ABPPアプローチのパワーを実証します。 まず、このアプローチは、細胞増殖シグナル伝達の調節に機能することが示されたタンパク質中の酵素活性の同定を可能にした。 ABPPアプローチを使用することにより、天然基質を同定し、in vitroアッセイを確立する必要なしに、この酵素活性の調節のダイナミクスを監視することが 第二に、RBBP9の発現レベルは、酵素活性が腫瘍細胞増殖にこのタンパク質の機能的寄与を駆動することを示唆し、正常および癌組織の両方で同等であ したがって、現在のゲノムまたはプロテオーム法のいずれも、この標的を疾患の重要な調節因子として同定することができないであろう。

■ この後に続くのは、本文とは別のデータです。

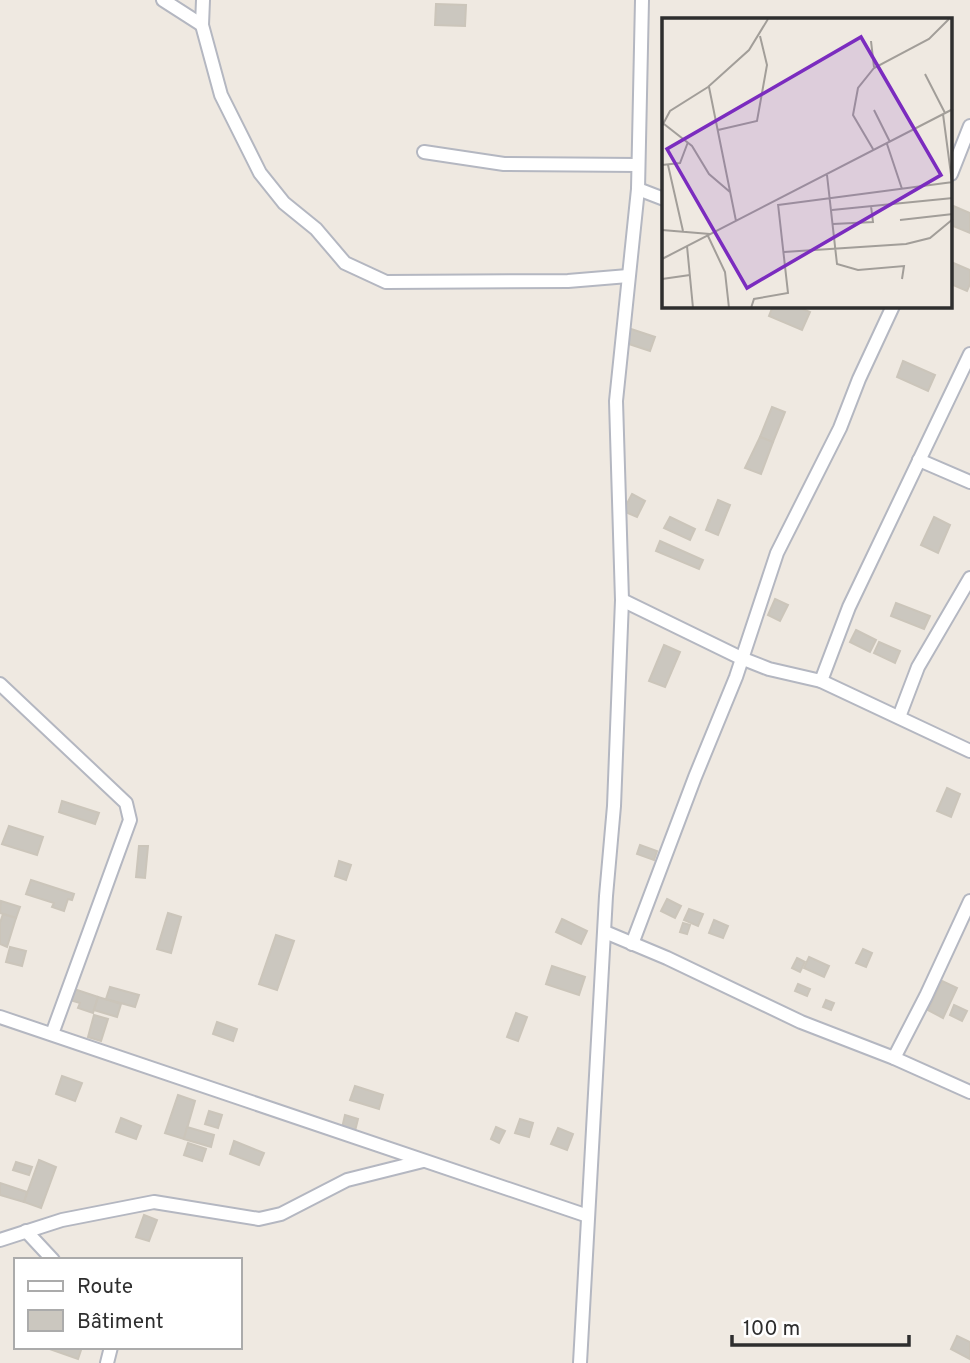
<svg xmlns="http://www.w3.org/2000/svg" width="970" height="1363" font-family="Overpass,sans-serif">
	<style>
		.building { fill: #cbc7bf; stroke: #cbc5ba; stroke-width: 2 }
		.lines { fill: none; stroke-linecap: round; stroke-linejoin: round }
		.minor-casing { stroke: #b4b7c1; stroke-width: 16 }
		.minor { stroke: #fff; stroke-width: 12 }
		.inset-road { fill: none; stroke: #a29e99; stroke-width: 2 }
		.view { fill: #7b2cbf; fill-opacity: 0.15; stroke: #7b2cbf; stroke-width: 3.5 }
		.inset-edge { fill: none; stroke: #2e2e2e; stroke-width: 3.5 }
	</style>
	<rect width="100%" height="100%" fill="#efe9e1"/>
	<g class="building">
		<polygon points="436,4 466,5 465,26 435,25"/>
		<polygon points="951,205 970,213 970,233 951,225"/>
		<polygon points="951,262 970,270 970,284 967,291 951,284"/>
		<polygon points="773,306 796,306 810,312 802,330 769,316"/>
		<polygon points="628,328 655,337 650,351 623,342"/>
		<polygon points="903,361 935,375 928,391 897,377"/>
		<polygon points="772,407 785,412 773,442 760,437"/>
		<polygon points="760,437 773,442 761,474 745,468"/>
		<polygon points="632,494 645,501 637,517 623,511"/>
		<polygon points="718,500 730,505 718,535 706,530"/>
		<polygon points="670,517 695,529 690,540 664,528"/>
		<polygon points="934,517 950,525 938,553 921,545"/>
		<polygon points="660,541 703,560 699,569 656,551"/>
		<polygon points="775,599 788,605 780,621 768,615"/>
		<polygon points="896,603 930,616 924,629 891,616"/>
		<polygon points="856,630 876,640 870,652 850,642"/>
		<polygon points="879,642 900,651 895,663 874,653"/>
		<polygon points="664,645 680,652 665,687 649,681"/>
		<polygon points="947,788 960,794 951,817 937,811"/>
		<polygon points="62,801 99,813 95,824 59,812"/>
		<polygon points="9,826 43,837 37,855 2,844"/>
		<polygon points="640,845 657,851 654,860 637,854"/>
		<polygon points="139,846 148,846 145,878 136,877"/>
		<polygon points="339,861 351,865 346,880 335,876"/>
		<polygon points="31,880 74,894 72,900 68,899 64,911 52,907 54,903 26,894"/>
		<polygon points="667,899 681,906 675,918 661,911"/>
		<polygon points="1,901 20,907 16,918 0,913"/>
		<polygon points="689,909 703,914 698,926 684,920"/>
		<polygon points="168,913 181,917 171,953 157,949"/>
		<polygon points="3,914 16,918 7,947 0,944 0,923"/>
		<polygon points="562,919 587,931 581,944 556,932"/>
		<polygon points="714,920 728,926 723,938 709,933"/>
		<polygon points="683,923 690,925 687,934 680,932"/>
		<polygon points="276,935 294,941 277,990 259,984"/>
		<polygon points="10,947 26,951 22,966 6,962"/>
		<polygon points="863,949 872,953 866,967 856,963"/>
		<polygon points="809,957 829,966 824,977 804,968"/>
		<polygon points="797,958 805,962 800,972 792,968"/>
		<polygon points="552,966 585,977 579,995 546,984"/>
		<polygon points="942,981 957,988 943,1018 928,1010"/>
		<polygon points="798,984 810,989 807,996 795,991"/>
		<polygon points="110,987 139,995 135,1007 106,999"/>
		<polygon points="71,988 98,997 93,1013 78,1008 80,1003 67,999"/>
		<polygon points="98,997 121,1004 117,1017 94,1010"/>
		<polygon points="826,1000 834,1003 831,1010 823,1007"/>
		<polygon points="954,1005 967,1011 962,1021 950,1015"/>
		<polygon points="516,1013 527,1017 518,1041 507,1037"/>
		<polygon points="94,1015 108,1019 101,1041 88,1037"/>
		<polygon points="217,1022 237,1029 233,1041 213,1034"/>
		<polygon points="62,1076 82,1083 75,1101 56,1094"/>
		<polygon points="355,1086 383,1095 379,1109 350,1100"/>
		<polygon points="178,1095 195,1101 184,1139 165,1133"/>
		<polygon points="209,1111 222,1115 218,1128 205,1124"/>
		<polygon points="345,1115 358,1119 355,1131 342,1128"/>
		<polygon points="121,1118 141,1126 136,1139 116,1132"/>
		<polygon points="520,1119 533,1123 529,1137 515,1133"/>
		<polygon points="187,1127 214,1135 211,1147 184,1139"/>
		<polygon points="496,1127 505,1131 499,1143 491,1139"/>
		<polygon points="558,1128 573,1134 567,1150 551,1144"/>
		<polygon points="234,1141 264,1153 259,1165 230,1154"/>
		<polygon points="188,1143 206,1149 202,1161 184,1155"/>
		<polygon points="39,1160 56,1167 41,1208 24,1202"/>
		<polygon points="16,1162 32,1167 29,1175 13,1170"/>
		<polygon points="0,1183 27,1192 24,1202 0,1195"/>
		<polygon points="144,1215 157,1220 149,1241 136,1237"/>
		<polygon points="957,1336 970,1342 970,1359 951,1349"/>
		<polygon points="44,1347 82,1347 78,1359"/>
	</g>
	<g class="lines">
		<g class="minor-casing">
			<g id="minor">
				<polyline points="163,0 202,25"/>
				<polyline points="203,0 202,25 221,95 260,173 284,203 316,229 345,263 386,282 568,281 628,276"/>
				<polyline points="424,152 504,164 638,165"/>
				<polyline points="951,174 970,126"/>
				<polyline points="638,189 664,199"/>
				<polyline points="919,460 970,482"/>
				<polyline points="622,600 741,658 769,669 821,681 970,751"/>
				<polyline points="821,681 849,607 970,354"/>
				<polyline points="0,684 126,803 130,820 52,1034"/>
				<polyline points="899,717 918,667 970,578"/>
				<polyline points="605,932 667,958 801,1022 894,1058 970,1092"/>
				<polyline points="632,944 695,777 736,677 777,553 840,428 859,379 893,306"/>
				<polyline points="0,1017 588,1216"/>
				<polyline points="894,1058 926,996 970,901"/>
				<polyline points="26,1231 53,1260"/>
				<polyline points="0,1240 62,1220 154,1202 259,1219 281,1214 347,1180 423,1161"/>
				<polyline points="107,1363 111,1347"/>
				<polyline points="580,1363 606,896 614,806 622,600 616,401 638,189 642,0"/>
			</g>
		</g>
		<use href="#minor" class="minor"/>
	</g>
	<g transform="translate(662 18)">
		<rect width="290" height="290" fill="#efe9e1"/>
		<path class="inset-road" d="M209 23 212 49M263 56 283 95M47 69 74 203M212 92 228 124M281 96 290 164M2 106 30 128 47 156 68 174M0 108 8 93 46 69 87 32 106 1M56 112 95 103 105 47 98 18M225 126 240 171M211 131 191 97 196 70 212 50 267 21 287 1M0 147 18 145 26 124M6 147 21 213M165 157 175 246 196 252 242 248 240 261M116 187 291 164M170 192 291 180M238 202 291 196M171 206 211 204 209 188M0 212 48 216M46 218 63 254 67 290M25 228 31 290M122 234 244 226 268 220 291 201M0 241 291 91M0 261 28 257M89 290 92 281 126 275 116 186"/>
		<path class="view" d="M199 19 279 157 85 270 5 131Z"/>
		<rect width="290" height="290" class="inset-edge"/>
	</g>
	<rect x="14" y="1258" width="228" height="91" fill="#ffffff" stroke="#ababab" stroke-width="2"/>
	<rect x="28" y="1281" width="35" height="10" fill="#ffffff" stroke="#ababab" stroke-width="2"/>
	<text x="77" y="1293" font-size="21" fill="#2e2e2e">Route</text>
	<rect x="28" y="1310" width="35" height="21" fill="#cbc7bf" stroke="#ababab" stroke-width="2"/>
	<text x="77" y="1328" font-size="21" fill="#2e2e2e">Bâtiment</text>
	<path d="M732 1335v10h177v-10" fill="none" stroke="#2e2e2e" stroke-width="3.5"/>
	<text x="743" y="1335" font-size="21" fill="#2e2e2e" stroke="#ffffff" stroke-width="5" paint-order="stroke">100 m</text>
</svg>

もちろん、RBBP9の正確なメカニズム的役割についての多くの質問が残っています。
もちろん、RBBP9の正確な機構的役割についての多くの質問が残 最も重要なのは、この酵素の天然基質は何ですか? 酵素は実際にその基質を加水分解するのですか? 基質加水分解の結果は何ですか? 基板処理はどのようにSmad2/3シグナル伝達の規制につながるのですか? RBBP9は、ヒト癌のより高度なマウスモデルを使用して潜在的に実行可能な薬物標的として検証することができるように、低分子によって容易に阻害 これらの質問に対する答えは、活動ベースのプローブの利用可能性のおかげで、最も確実に来るでしょう。